> **Dataset**
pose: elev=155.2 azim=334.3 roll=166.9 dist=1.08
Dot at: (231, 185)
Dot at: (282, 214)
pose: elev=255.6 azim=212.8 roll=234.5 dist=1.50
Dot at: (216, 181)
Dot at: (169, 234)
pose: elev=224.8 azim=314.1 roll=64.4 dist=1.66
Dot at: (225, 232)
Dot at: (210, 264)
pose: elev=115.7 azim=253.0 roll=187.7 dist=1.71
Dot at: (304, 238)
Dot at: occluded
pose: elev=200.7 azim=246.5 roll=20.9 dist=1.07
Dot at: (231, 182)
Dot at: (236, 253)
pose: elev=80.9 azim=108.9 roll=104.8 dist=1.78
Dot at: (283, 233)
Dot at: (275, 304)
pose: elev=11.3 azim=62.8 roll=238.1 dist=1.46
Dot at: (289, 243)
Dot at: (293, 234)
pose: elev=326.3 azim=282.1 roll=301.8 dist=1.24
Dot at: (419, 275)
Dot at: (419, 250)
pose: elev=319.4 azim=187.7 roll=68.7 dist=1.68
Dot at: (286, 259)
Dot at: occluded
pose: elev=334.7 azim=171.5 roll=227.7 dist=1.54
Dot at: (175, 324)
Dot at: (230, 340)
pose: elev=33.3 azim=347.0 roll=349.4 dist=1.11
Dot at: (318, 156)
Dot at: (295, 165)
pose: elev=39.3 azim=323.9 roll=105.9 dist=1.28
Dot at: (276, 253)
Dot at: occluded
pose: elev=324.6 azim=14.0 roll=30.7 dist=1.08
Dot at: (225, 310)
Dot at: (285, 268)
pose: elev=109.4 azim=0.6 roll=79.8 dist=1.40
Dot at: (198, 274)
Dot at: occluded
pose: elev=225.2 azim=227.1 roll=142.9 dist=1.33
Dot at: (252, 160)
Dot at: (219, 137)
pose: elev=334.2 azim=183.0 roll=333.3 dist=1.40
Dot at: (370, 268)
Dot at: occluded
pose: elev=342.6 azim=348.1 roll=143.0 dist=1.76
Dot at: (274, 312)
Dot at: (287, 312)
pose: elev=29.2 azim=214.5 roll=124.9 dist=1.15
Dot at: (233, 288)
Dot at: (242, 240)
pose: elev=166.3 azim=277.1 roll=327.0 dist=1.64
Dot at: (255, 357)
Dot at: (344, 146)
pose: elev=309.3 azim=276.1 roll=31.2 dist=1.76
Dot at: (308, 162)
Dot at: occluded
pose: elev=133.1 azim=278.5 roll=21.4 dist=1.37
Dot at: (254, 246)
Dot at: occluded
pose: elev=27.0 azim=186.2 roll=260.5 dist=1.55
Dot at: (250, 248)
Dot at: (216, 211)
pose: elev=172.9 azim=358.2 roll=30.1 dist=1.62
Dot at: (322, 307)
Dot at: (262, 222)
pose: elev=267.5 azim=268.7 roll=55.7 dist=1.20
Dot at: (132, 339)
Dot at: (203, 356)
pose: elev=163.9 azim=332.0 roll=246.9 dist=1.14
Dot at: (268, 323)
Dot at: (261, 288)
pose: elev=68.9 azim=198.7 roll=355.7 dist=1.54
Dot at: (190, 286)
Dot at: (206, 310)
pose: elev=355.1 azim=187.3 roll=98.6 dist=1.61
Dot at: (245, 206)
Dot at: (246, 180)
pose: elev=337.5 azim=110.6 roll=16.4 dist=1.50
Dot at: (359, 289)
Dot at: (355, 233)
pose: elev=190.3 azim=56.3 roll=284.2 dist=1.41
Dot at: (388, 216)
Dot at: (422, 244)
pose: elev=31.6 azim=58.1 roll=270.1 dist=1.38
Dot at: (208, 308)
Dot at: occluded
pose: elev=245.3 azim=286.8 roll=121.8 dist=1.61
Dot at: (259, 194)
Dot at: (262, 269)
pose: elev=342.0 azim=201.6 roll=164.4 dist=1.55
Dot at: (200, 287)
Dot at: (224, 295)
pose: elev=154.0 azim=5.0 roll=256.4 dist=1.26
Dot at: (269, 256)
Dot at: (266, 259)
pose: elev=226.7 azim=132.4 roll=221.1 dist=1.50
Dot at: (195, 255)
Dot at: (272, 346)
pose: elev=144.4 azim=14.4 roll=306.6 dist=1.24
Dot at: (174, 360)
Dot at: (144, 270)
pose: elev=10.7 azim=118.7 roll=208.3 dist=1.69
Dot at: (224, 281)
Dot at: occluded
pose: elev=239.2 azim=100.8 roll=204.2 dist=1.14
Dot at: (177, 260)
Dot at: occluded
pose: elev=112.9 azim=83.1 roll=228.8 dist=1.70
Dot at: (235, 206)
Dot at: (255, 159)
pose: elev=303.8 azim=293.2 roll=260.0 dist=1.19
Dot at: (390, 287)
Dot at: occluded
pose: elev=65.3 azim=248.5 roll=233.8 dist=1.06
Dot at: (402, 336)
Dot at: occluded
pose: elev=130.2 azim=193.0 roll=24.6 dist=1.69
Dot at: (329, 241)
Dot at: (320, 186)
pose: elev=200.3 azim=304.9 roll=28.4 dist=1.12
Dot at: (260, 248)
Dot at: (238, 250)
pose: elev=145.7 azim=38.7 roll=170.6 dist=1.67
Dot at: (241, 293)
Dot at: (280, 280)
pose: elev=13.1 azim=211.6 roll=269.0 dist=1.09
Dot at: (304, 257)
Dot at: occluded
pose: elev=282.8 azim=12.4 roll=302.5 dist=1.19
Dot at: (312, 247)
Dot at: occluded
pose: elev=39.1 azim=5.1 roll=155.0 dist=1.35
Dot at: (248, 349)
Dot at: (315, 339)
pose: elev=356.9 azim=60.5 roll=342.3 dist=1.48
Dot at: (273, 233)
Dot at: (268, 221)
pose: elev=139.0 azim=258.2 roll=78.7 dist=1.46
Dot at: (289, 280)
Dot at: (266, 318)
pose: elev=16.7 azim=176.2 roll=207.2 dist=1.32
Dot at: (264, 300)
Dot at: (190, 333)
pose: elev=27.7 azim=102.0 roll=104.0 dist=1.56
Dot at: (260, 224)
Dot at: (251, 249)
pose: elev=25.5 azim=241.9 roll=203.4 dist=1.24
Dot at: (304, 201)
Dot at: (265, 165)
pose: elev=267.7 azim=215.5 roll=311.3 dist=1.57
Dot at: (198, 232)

> **What the task asks**
Rewrite everything from the line containing "pose: elev=267.5 azim=268.7" down to the line containing "Dot at: (206, 310)", replacing "dist" with "distance" and leaving everything else unchanged.

> **The completed task**
pose: elev=267.5 azim=268.7 roll=55.7 distance=1.20
Dot at: (132, 339)
Dot at: (203, 356)
pose: elev=163.9 azim=332.0 roll=246.9 distance=1.14
Dot at: (268, 323)
Dot at: (261, 288)
pose: elev=68.9 azim=198.7 roll=355.7 distance=1.54
Dot at: (190, 286)
Dot at: (206, 310)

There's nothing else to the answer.